*Exercise objective:*
Copy out the part of the listing that opens with the line containing "At which category" and closes with the line containing "mean_test_RMSE", both included, leaving out the pictures.

*Data for this task:*
= = = =

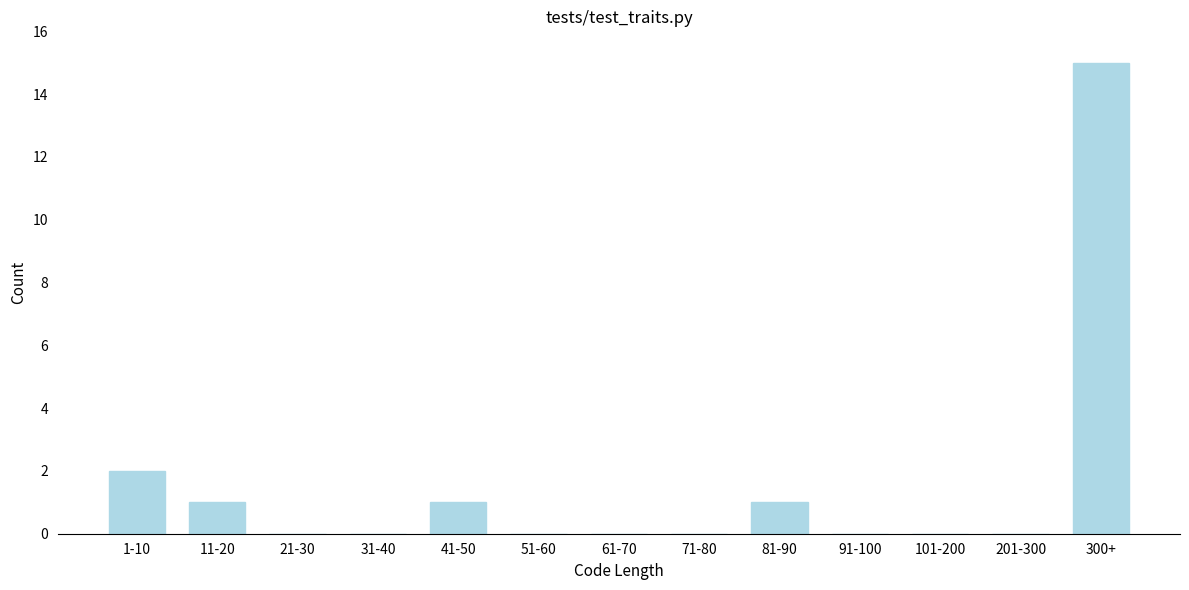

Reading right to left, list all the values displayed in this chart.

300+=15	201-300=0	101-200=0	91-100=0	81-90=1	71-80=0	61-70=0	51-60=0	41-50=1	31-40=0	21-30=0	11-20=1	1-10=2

= = = =

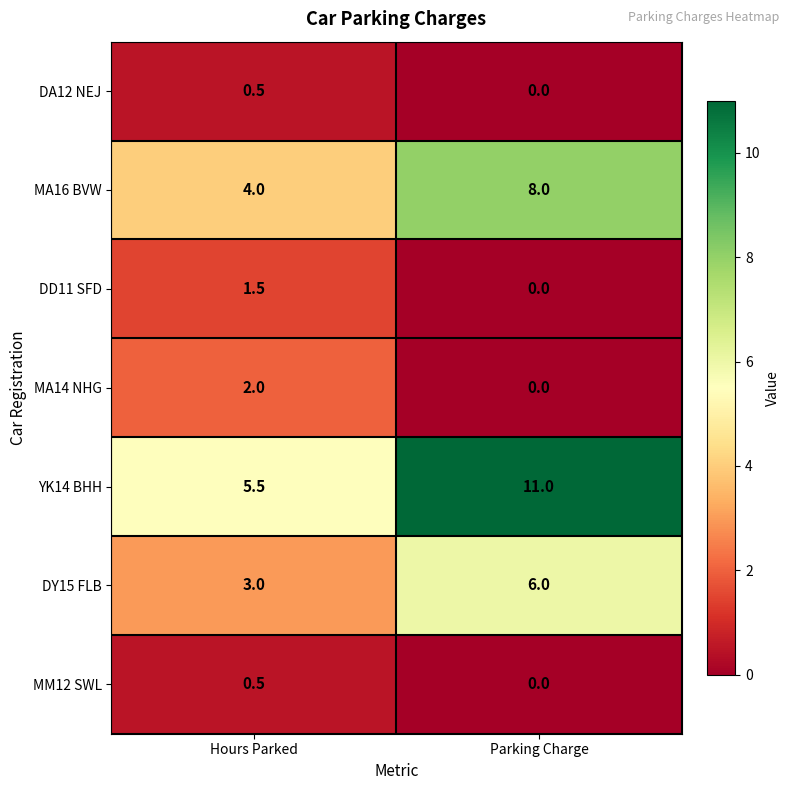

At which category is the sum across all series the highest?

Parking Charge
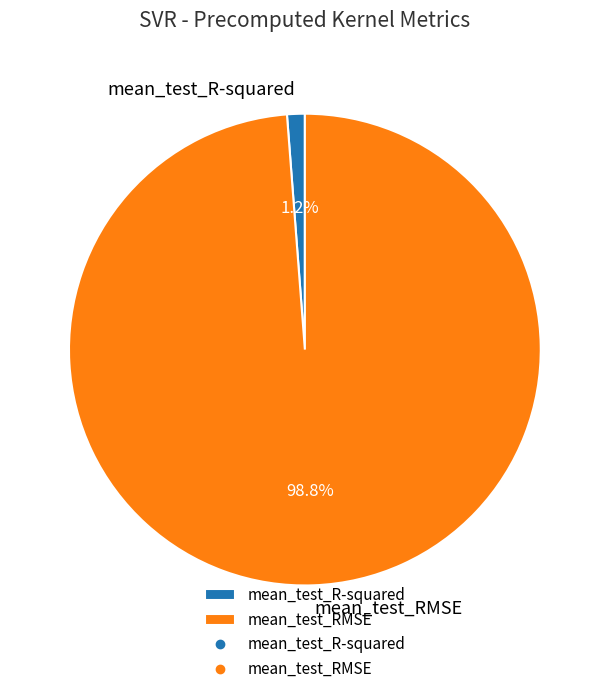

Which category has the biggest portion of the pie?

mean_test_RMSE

= = = =

*Worked solution:*
At which category is the sum across all series the highest?

Parking Charge

Which category has the biggest portion of the pie?

mean_test_RMSE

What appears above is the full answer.